VIDAS EJEMPLARES
Y volver, volver, volver
Pocos logran adaptarse al tremendo anticlímax que supone dejar el poder
CADA vez que vean a un as del deporte deslumbrando en la cúspide de su gloria piensen que están contemplando a un ser humano de un futuro complicado. Antes de cumplir los 30 han llevado a cabo lo más importante de su vida. Nada de lo que se le pueda ocurrir a Miguelón en el resto de su existencia, a buen seguro plácida y feliz, podrá resistir una mínima comparación con sus cinco copas del Tour. ¿Quién se acordará dentro de veinte años de Ozil o de Balotelli, hoy dos chavales millonarios aclamados en los coliseos? Nadie. Pero ellos tendrán que seguir viviendo, y no tienen pinta de reinventarse como físicos cuánticos o brillantes empresarios. Muchos de estos ilustres prejubilados acaban rezumando amargor. Ahí está, como paradigma, el malrollismo maradoniano, un tipejo que ha buscado en la bulla y los opiáceos un sustitutivo para la sobredosis de endorfinas de ser el mejor.
El problema se repite en otros ámbitos que proporcionan un protagonismo inusual. Por eso –y por el parné– retornan a los cosos tantos toreros otoñales, apretados con poco donaire en el traje de luces y con aire de picadores de Botero. Por eso sigue Mick Jagger, pasados los 70, repitiendo en versión uva pasa lo que ya hizo en la veintena. El mecanismo opera también con los políticos. Vean a González y Aznar, presidentes en general respetados y con ascendiente, abuelos en buena forma, que han sido capaces de ganar mucho dinero en la empresa privada tras dejar la política (lo cual es un mérito que refrenda su valía, no un baldón). Pero es evidente que algo avinagra el carácter de ambos: la enorme nostalgia del poder perdido, ver que ahora manda otro, cuando ellos continúan pensando que lo harían mucho mejor.

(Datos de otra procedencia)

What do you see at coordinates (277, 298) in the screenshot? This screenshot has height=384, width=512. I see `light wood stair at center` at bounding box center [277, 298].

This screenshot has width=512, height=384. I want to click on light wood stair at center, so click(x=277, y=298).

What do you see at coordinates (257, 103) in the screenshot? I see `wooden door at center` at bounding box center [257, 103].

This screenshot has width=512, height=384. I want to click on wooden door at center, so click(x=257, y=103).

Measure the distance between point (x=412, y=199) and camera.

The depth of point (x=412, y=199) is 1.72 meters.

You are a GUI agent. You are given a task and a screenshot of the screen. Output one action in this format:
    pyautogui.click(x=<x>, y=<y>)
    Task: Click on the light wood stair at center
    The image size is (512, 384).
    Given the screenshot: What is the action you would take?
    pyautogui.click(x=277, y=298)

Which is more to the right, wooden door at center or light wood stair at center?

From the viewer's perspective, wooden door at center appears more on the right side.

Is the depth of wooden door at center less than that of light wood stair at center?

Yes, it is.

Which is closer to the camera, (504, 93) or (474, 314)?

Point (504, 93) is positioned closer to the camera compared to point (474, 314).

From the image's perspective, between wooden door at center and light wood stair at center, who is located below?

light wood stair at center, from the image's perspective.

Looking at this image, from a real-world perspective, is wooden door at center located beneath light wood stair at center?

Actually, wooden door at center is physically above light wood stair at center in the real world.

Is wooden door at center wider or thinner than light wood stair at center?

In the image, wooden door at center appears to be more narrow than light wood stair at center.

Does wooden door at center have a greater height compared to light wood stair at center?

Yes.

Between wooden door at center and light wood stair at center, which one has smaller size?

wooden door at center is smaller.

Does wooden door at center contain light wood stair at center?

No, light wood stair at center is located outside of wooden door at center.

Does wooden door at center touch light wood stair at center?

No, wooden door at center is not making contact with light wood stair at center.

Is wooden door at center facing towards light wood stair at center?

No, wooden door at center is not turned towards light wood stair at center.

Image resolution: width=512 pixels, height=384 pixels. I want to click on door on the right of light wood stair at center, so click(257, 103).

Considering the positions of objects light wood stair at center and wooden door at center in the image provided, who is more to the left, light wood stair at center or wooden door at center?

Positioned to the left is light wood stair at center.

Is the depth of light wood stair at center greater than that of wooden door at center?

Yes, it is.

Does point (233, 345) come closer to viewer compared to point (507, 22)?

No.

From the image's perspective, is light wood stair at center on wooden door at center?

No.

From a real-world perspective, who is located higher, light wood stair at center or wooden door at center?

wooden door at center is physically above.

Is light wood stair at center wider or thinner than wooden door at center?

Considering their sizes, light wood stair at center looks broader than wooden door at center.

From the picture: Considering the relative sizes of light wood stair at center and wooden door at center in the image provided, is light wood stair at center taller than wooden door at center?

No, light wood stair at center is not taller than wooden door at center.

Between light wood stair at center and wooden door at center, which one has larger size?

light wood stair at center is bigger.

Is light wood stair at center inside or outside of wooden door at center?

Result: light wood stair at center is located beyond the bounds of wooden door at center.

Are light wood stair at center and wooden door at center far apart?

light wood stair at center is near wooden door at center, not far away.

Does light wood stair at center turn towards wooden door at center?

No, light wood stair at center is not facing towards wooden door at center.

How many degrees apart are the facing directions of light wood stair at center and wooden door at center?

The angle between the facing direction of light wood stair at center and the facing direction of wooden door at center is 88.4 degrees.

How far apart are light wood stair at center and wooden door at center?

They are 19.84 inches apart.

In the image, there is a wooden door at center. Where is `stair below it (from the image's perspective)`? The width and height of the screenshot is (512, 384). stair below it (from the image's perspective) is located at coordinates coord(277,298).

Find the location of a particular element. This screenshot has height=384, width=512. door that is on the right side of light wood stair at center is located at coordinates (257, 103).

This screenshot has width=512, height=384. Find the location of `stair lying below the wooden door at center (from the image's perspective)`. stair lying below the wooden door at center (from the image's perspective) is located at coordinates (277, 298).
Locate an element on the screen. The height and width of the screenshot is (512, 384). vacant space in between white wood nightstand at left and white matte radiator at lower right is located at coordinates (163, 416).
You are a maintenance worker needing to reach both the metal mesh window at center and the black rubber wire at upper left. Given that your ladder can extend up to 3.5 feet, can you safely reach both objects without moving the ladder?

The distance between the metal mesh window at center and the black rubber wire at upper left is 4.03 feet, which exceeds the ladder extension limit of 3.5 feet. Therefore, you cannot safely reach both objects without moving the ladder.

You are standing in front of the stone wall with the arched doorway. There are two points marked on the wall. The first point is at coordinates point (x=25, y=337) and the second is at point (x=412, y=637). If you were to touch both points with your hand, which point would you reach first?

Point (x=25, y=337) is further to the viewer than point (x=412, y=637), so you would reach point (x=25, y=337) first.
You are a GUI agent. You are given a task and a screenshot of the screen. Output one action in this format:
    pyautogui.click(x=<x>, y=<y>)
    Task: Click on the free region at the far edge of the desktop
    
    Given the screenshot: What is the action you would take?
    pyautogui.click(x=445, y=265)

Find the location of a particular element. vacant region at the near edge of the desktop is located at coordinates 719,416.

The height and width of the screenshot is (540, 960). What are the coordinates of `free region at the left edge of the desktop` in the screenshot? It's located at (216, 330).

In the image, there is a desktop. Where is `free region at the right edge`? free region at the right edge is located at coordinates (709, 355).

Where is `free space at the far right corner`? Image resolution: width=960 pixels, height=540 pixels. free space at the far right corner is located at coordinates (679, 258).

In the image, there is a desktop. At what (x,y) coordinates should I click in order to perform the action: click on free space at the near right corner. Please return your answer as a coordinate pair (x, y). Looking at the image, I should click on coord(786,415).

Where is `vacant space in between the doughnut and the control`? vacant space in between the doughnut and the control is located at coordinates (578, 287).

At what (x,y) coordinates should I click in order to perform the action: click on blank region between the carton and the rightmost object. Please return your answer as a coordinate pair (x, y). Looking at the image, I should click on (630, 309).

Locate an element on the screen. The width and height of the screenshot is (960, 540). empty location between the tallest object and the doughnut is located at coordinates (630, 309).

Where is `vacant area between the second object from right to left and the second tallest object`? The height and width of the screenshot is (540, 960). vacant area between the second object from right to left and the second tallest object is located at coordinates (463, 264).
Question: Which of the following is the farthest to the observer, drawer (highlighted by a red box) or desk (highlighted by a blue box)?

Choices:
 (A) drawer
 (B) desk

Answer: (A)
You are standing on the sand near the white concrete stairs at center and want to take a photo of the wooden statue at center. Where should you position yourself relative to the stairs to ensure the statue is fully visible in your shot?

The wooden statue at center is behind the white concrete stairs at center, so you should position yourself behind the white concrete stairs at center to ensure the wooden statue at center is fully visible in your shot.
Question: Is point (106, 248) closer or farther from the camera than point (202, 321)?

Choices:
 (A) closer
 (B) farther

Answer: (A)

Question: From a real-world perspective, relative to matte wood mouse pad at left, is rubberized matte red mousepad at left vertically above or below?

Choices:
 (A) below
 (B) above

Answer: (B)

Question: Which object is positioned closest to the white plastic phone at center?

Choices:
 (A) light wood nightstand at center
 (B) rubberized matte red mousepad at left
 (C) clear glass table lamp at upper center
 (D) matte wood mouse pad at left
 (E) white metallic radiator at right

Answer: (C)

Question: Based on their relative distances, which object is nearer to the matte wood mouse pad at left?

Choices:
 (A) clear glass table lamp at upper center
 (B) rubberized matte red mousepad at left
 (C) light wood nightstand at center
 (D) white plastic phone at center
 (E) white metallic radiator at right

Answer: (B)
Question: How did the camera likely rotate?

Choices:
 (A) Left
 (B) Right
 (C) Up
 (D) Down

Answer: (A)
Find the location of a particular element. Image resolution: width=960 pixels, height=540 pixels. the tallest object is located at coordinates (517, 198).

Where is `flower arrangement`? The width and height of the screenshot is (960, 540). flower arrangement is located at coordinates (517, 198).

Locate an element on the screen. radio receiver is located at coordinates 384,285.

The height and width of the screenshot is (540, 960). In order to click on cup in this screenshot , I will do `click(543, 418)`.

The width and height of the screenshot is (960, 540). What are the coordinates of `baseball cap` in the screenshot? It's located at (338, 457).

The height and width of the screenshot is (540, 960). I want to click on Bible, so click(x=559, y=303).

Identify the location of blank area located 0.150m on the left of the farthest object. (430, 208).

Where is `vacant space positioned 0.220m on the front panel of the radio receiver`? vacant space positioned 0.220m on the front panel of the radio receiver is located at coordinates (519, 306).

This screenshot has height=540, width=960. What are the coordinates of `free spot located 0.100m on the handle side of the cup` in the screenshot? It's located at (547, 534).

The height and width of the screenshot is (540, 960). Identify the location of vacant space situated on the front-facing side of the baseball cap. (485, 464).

Hace dos años, en una espectacular rueda de prensa sorpresa marcada por la emoción, Esperanza Aguirre anunció que dejaba la política para disfrutar de la vida familiar. Pero las dichas de la familia, en realidad las más importantes, son de naturaleza privada, un poco lánguidas, no masajean la autoestima como el poder. La presidenta se iba al año de haber ganado con una nueva mayoría absoluta, que acreditaba su enorme prestigio entre los madrileños. Tenía 60 años y un currículo colmado: ministra, presidenta del Senado, nueve años al frente de la Comunidad de Madrid. Una política adorada por el público, por sus reflejos, ideas claras y empatía coloquial, un remango infalible, chispeante. Tuvo también sus errores, mayormente estar sentada sobre una olla de corrupción y al parecer sin percatarse. Pero su mandato se distinguió por un valioso legado: convertir a Madrid en un espacio abierto e inculcar un positivo optimismo sobre sus posibilidades.
Cuando Aguirre se fue, frustrando a sus votantes, se suponía que era cierto. Pero es muy duro dejar de ser cuando se ha sido y se puede volver a ser. Ahora presiona a un hombre al que quiso retirar en 2008 para que la recupere para la alcaldía. Su mejor tarjeta de presentación ante su jefe no debería ser su gracejo popular, ya conocido y merecidamente celebrado, sino una explicación detallada de qué quiere hacer desde la alcaldía. ¿Cuáles son sus ideas para la ciudad que debe ser el rompehielos de España en el mundo? ¿Cómo propone orientar el Madrid del siglo XXI, que habrá de batirse en la feroz cancha global con las mejores metrópolis del orbe? ¿Qué haría para mejorar la vida diaria de los madrileños? Ojalá acierte a responder a estas cuestiones. Porque lo importante debería ser qué puede hacer Aguirre por Madrid y no qué puede hacer Madrid por Esperanza.